Yazılı talep:
Aşağıdaki, anne olmaktan pişmanlık üzerine yazılmış metinden "O kadar zayıf" sözleriyle başlayıp "sonra pişmanım diyorsunuz." sözleriyle biten bölümü kelimesi kelimesine alıntılayın.

Metin:
※

• Merhaba, Kadınlar Kulübü'ne ÜCRETSİZ üye olarak yorumlar ile katkıda bulunabilir veya aklınıza takılan soruları sorabilirsiniz.

Anne Olduğuma Çok Pişmanım

Bu konuyu ilk açıldığından beri takipliyorum. Yazmiyim yazmiyim dedim ama belki olur da konu sahibi okur diye yazmaya karar verdim. Nickiniz (konu sahibi)psikolojikdanısman oldugunuzu hissettirdi bana, anladıgım kadarıyla rehber ögretmensiniz.(ya da degilsnz)

Öncelikle umarım daha iyisinizdir♥️ benim çocuğum yok. Bunun için uğraşıyorum ama çocuk sahibi olmam için tedavi olmamız gerektiğini öğrendiğimden beri isteğim daha da arttı hatta.
Bence siz zaten neyin ne oldugunu cok iyi biliyorsunuz ama hormonlarınız suanlık buna izin vermiyor. Ben eminimki bir sene sonra hiç böyle düşünmeyeceksiniz, varsın yargılasınlar hiç mi biz küçükken annemiz babamız bize kızmadı, terlik fırlatırken kötü söz söylemedi. Ne yani sevmiyor mu bizi ailelerimiz? Umarım eşiniz ve yakınlarınız yanınızda size destekçidir. Ama her şeyden önce umarım siz bir uzmanla görüşüyorsunuzdur, bulundugunuz bu buhrandan yardım ile en kısa zamanda cıkmanızı diliyorum🙏🏻 benim cocugum yok dedigim gibi ama bence bu duygularınız İNSANCA. insan neden hep pozitif şeyler hissetmek zorunda olsunki? Öyle bir yaratılışımız da yok ayrıca. Toksik pozitiflik diye bir şey bile var. Negatif olmak, hissetmekte bizim hakkımız. Duygularınızın dönüşüm geçirerek bebeğinize olan şefkatinizin kat ve kat artacağını hissediyorum ve diliyorum. P psikolojikdanismannisa 🙏🏻
 
O kadar zayıf karakterli iseniz doğurmayacaksınız. Yok önceki hayatını özlüyorum da yok eşiyle baş başa kaldığı zamanları özlüyormuş da. Bebek olunca artık baş başa kalmaya vakit olmayacağını anlamak için dahi olmaya gerek yok. Bile bile yapıp sonra pişmanım diyorsunuz.

※

Veri kümesi alıntısı:

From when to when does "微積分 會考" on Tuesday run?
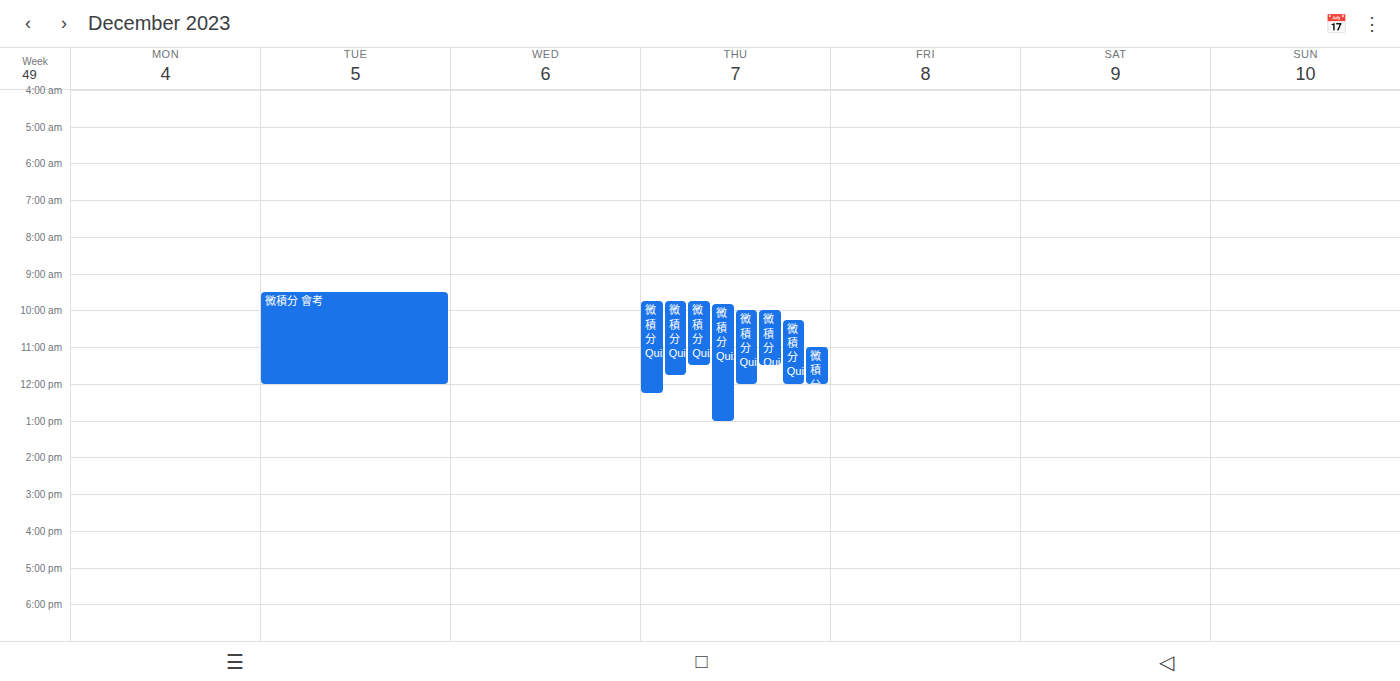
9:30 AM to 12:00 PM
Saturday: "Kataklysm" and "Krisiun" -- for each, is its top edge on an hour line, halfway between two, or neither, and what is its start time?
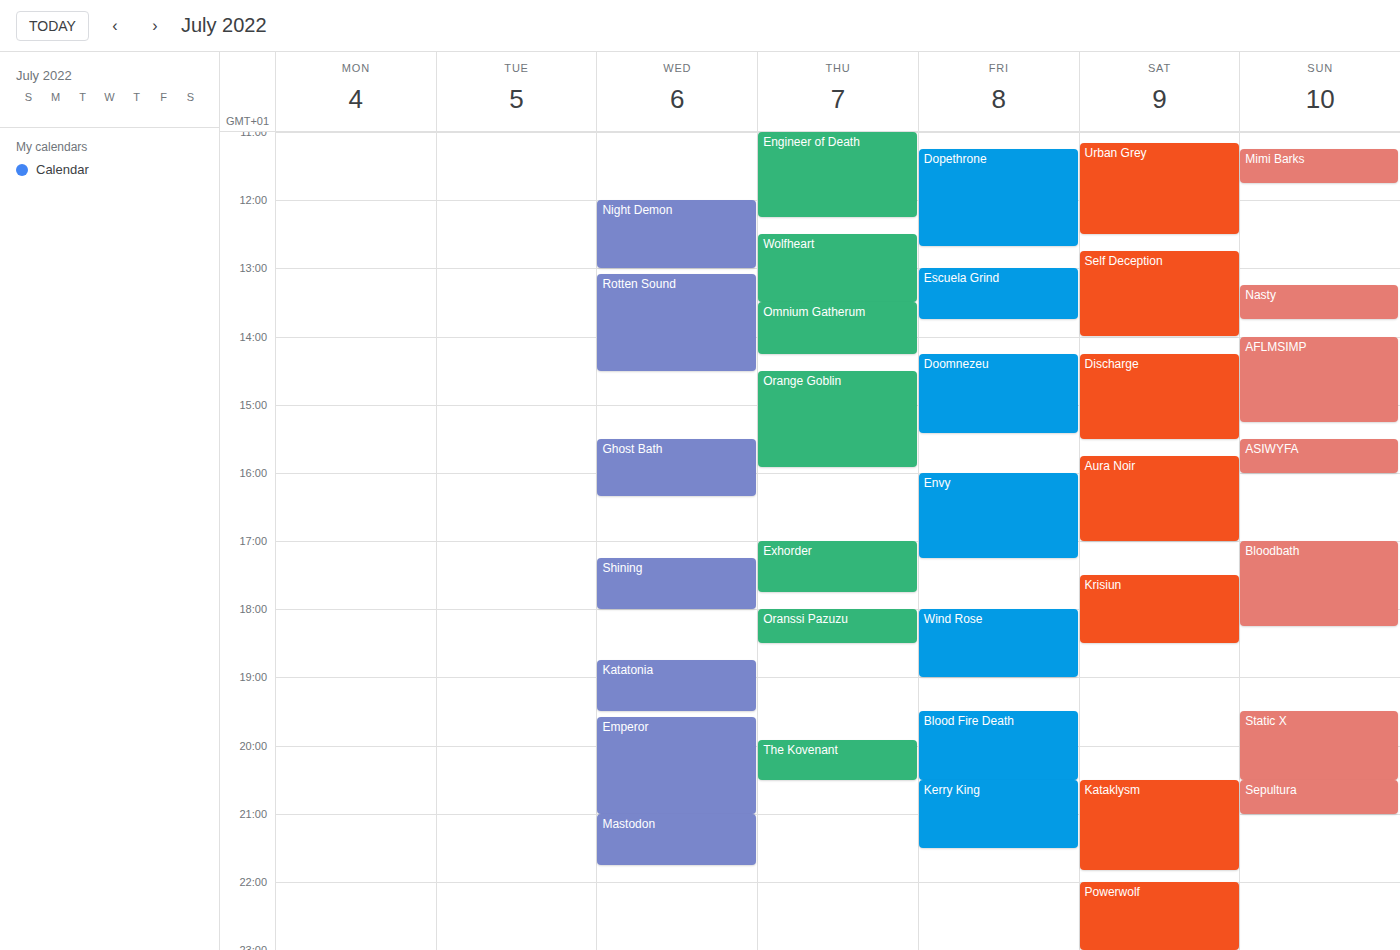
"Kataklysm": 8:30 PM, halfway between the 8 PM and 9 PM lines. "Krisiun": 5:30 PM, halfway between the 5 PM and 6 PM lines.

※

Alıştırma sonucu:
O kadar zayıf karakterli iseniz doğurmayacaksınız. Yok önceki hayatını özlüyorum da yok eşiyle baş başa kaldığı zamanları özlüyormuş da. Bebek olunca artık baş başa kalmaya vakit olmayacağını anlamak için dahi olmaya gerek yok. Bile bile yapıp sonra pişmanım diyorsunuz.